Of the records below, reproduce only the span that opens with the line containing "was: AlarmClock" and closes with the last line.

#### [Records shown]
********
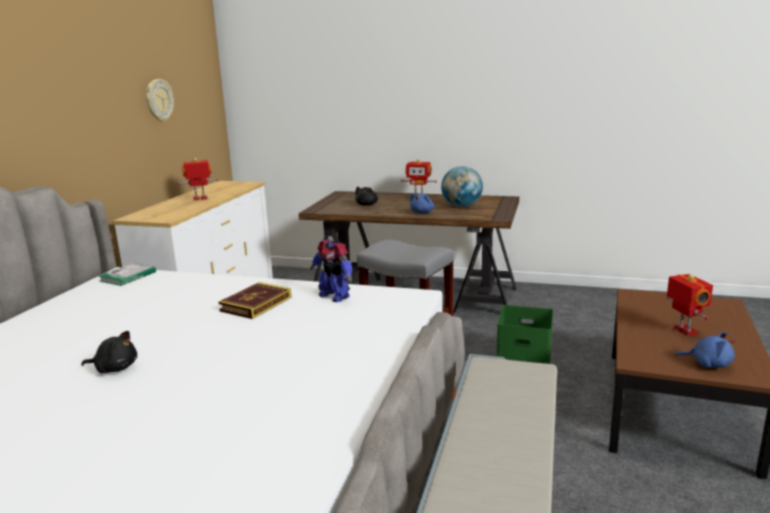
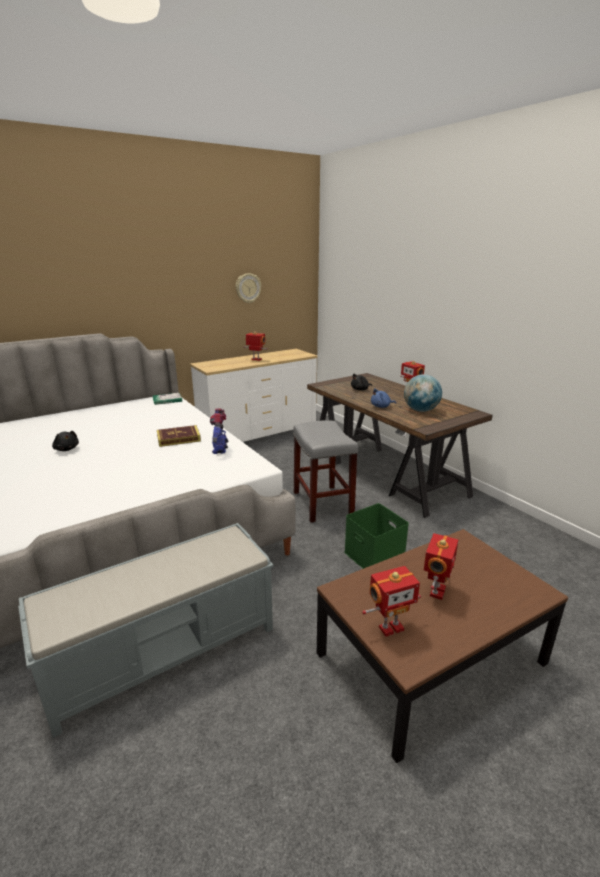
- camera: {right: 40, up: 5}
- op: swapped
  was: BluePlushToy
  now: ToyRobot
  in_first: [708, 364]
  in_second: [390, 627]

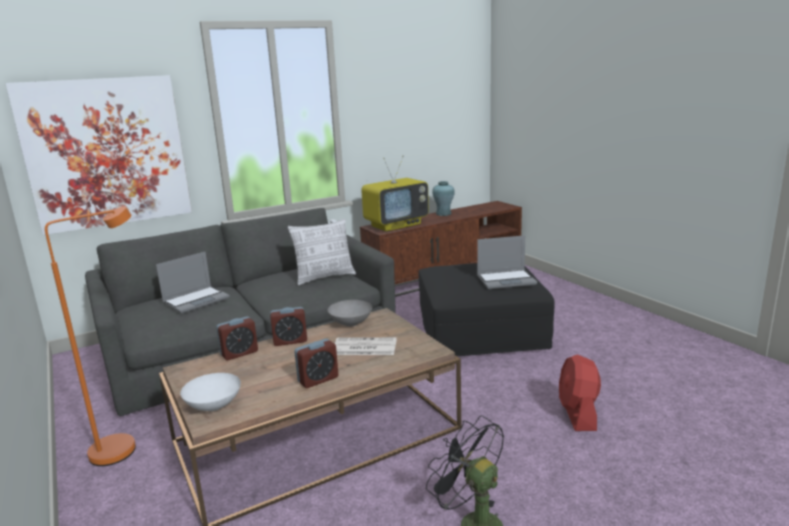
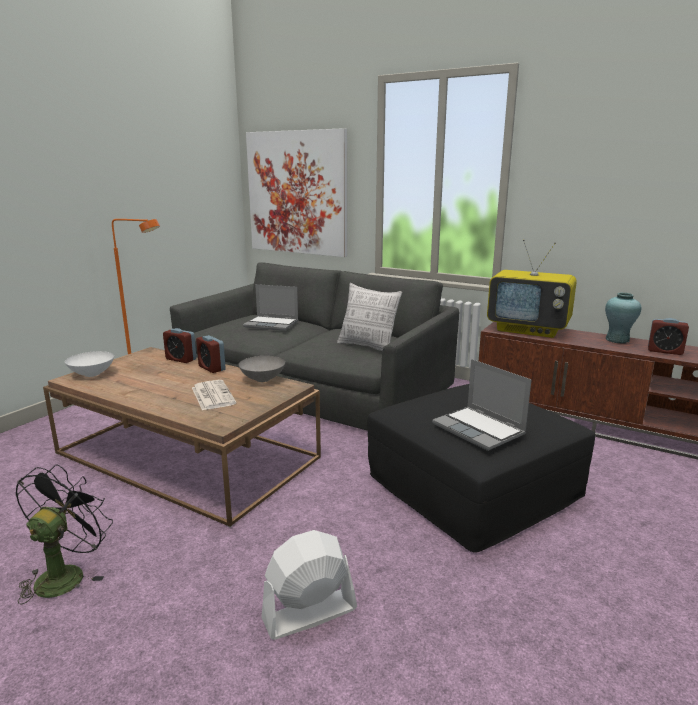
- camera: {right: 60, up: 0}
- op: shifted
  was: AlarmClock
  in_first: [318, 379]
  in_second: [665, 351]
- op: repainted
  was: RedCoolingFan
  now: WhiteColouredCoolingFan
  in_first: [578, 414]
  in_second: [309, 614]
********
#### [Solution]
  was: AlarmClock
  in_first: [318, 379]
  in_second: [665, 351]
- op: repainted
  was: RedCoolingFan
  now: WhiteColouredCoolingFan
  in_first: [578, 414]
  in_second: [309, 614]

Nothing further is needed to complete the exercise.